The Jewish community of Panama was engulfed by grief and apprehension this week following the deadly crash of a commuter plane Tuesday carrying mostly Jews on a flight between Panama City and Colon.
All 21 on board were killed, among whom 12 were Jewish, and at least four of them Israeli, according to the Israeli Embassy in Panama City and other sources.
The flight is a known route for Jewish business commuters, and the Jewish community feared that the plane had been bombed by terrorists. Most of the passengers lived in Panama City and worked in Colon, an important commercial city that is part of a free-trade zone.
Panama’s president-elect, Ernesto Perez Balladares, who was in Washington this week to meet with President Clinton, confirmed to reporters Wednesday that the crash “was not an accident, but a planted bomb inside the plane.”
The incident sparked concern among the 7,000-member Panamanian Jewish community, especially since it occurred only one day after a bomb exploded in the main Jewish community building in Buenos Aires, killing at least 34 people.
“The whole Jewish community is in shock,” said Joseph Harari, chairman of the Latin American section of B’nai B’rith, speaking from Panama City. Harari knew all the victims and is an uncle of one of them.
Harari had ironically been asked by Kent Schiner, international president of B’nai B’rith, to go to Buenos Aires as the organization’s Latin American representative at a march to be held Thursday by the Jewish community to protest Monday’s bombing.
When asked about sabotage, Harari said, “The community doesn’t wish to comment or speculate on what it can be.
“But we can only indicate from what we read and learn from local officials that apparently the plane exploded in midair. All the passengers and crew were found dead in the radius of the crash,” he said.
PREVIOUS BOMBING ATTEMPT ON A VICTIM
The crash took place over mountainous terrain in heavy rain at 4:30 p.m. local time.

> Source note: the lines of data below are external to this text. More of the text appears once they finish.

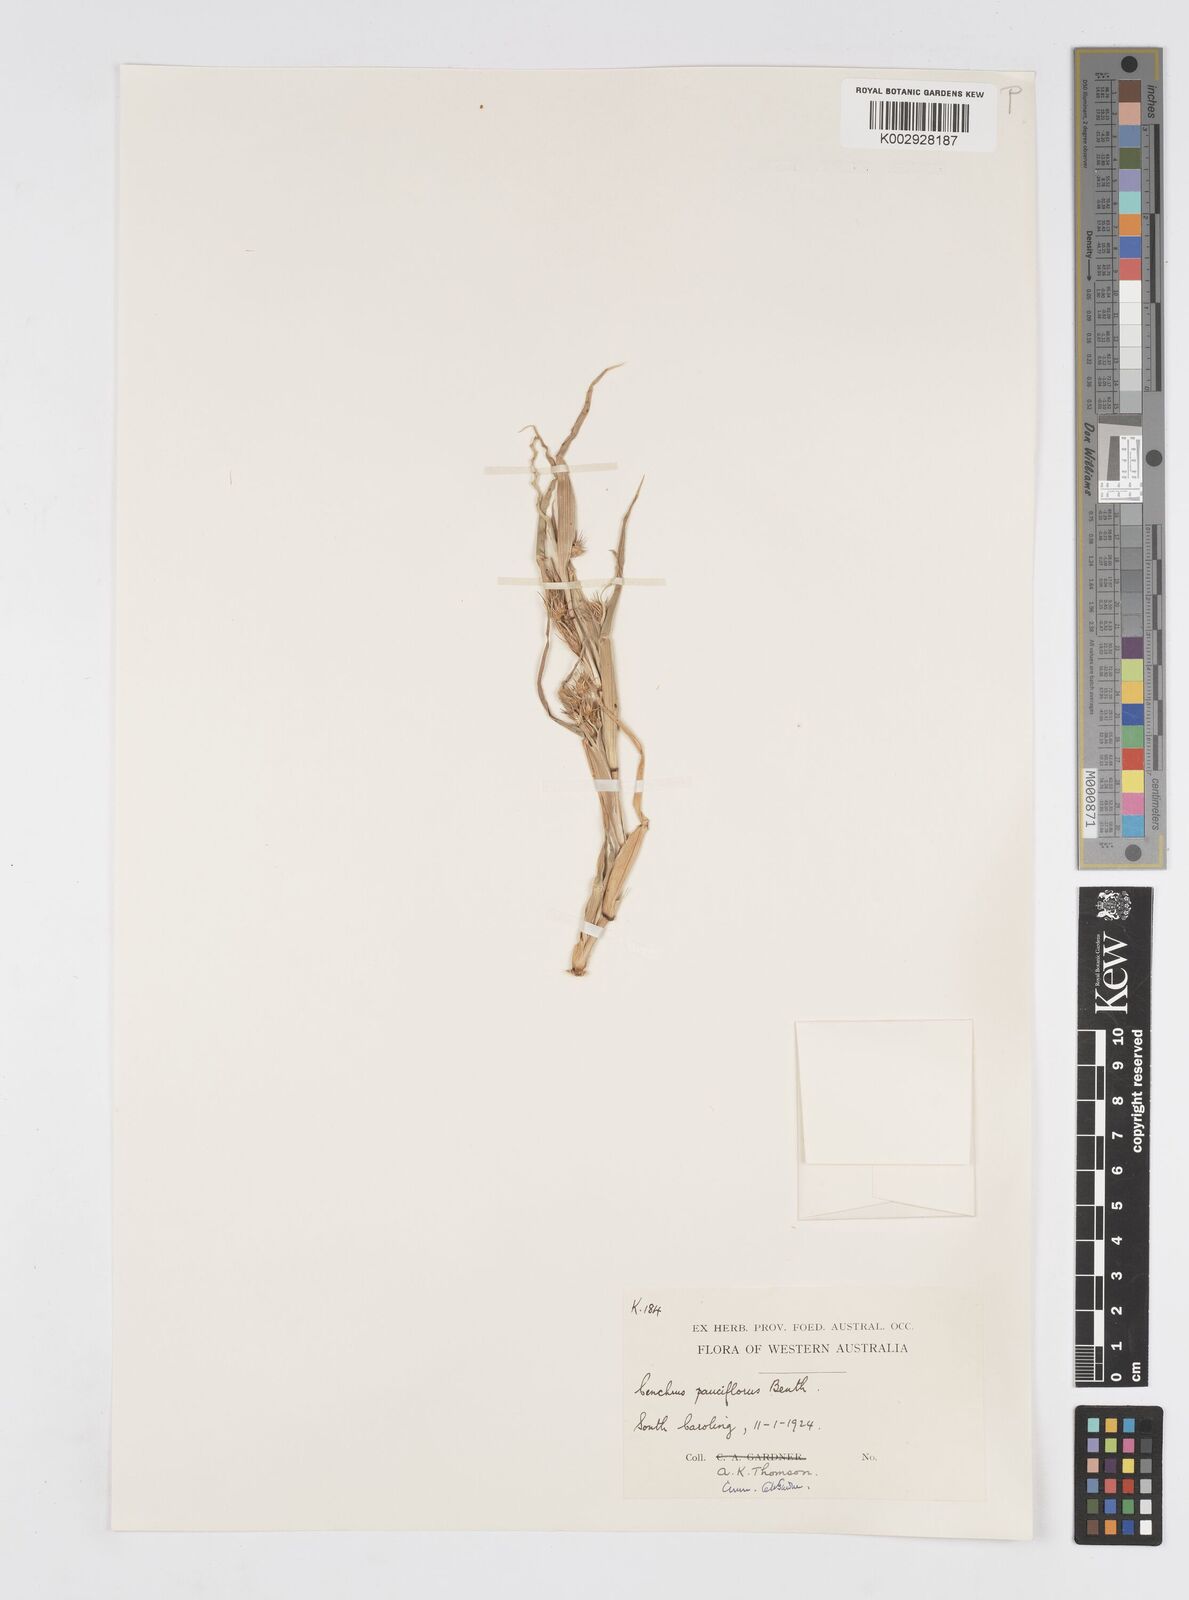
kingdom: Plantae
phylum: Tracheophyta
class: Liliopsida
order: Poales
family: Poaceae
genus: Cenchrus
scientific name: Cenchrus longispinus
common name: Mat sandbur
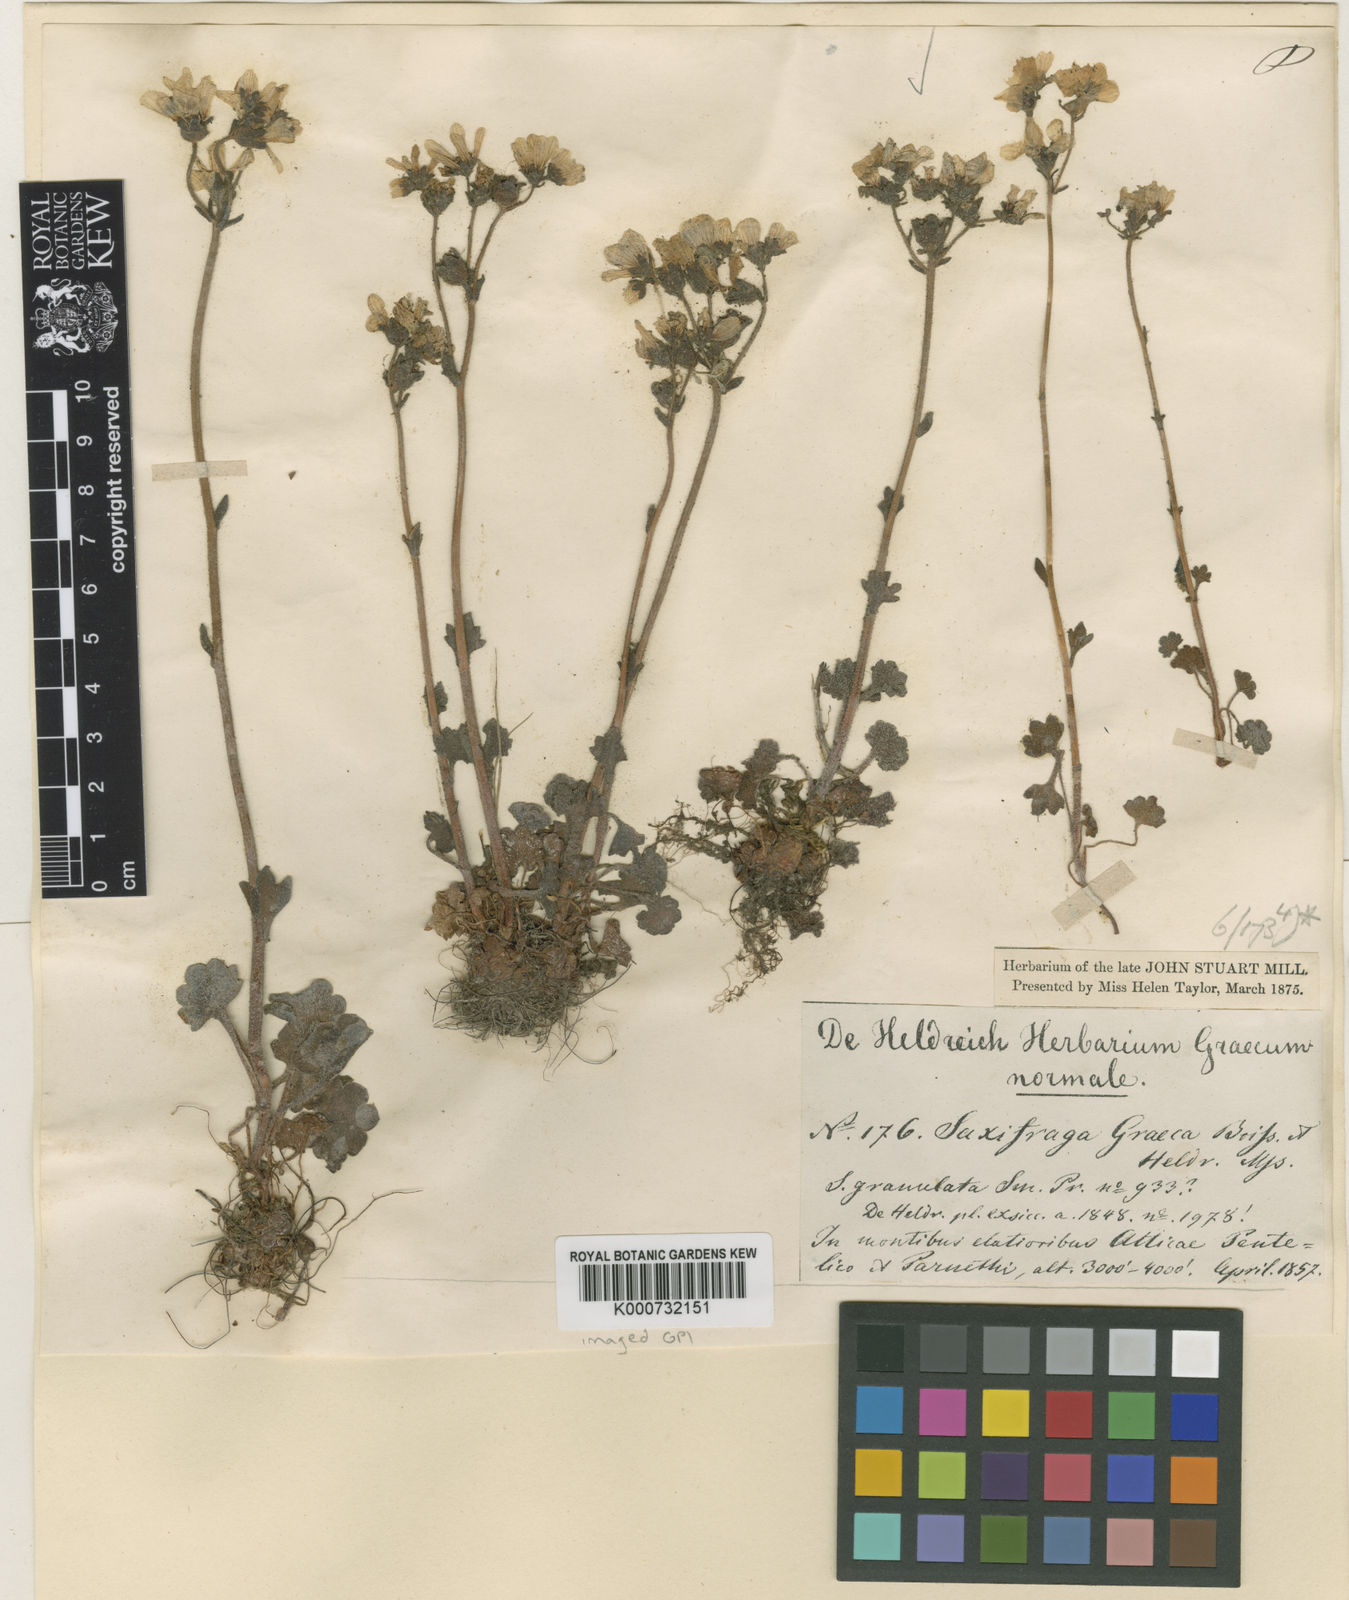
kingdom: Plantae
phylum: Tracheophyta
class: Magnoliopsida
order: Saxifragales
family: Saxifragaceae
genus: Saxifraga
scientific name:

Harari said, “The community wants to get the first findings” from the Panamanian government, to “determine the cause of the accident. “We have sent our request to the president.”
Warren Eisenberg, executive director of B’nai B’rith in Washington, said that because no one was arrested after the bombing in Argentina, “we are very concerned with them catching people.
“We have raised the issue with the State Department,” Eisenberg added, and said that the matter would be brought to the attention of Panama’s president-elect.
Two sources familiar with the Panamian Jewish community told the Jewish Telegraphic Agency that the attack may be linked to an extortion campaign that has targeted several Jewish business leaders in recent months.
There was also some speculation that the downing might be tied to the recent kidnapping of one of the crash victims, Saul Schwartz, said sources in the community.
The mystery was complicated by the fact that one of Schwartz’s cousins had placed a bomb in his vehicle some time ago. Schwartz was not injured in that attack.
“I don’t know if we can link this at this time,” said Harari, and preferred not to comment further on that case.
Schwartz, a wholesale jeweler, had also been recently accused in Italy of smuggling gold bullion. He had denied any wrongdoing.
Two other victims were Emanuel Attie, an active member of the Panama Jewish community and president of a local lodge of B’nai B’rith, and his nephew, Alberto Attie.
The other Jewish victims of the crash were identified in the Panamanian press as Chaya Yaker; Joseph Gershon; Moshe Pardo; Isaac Harroche and his son, Mauricio; Rami Gabay; Simon Chocron; Lizzie Philips; and Freddy Moade.
Said Harari, “First we wish to bury our dead. Then I think we will pressure the local authorities to take the appropriate action, and insist that they find” the cause.
(JTA staff intern Jeannie Rosenfeld in New York contributed to this report.)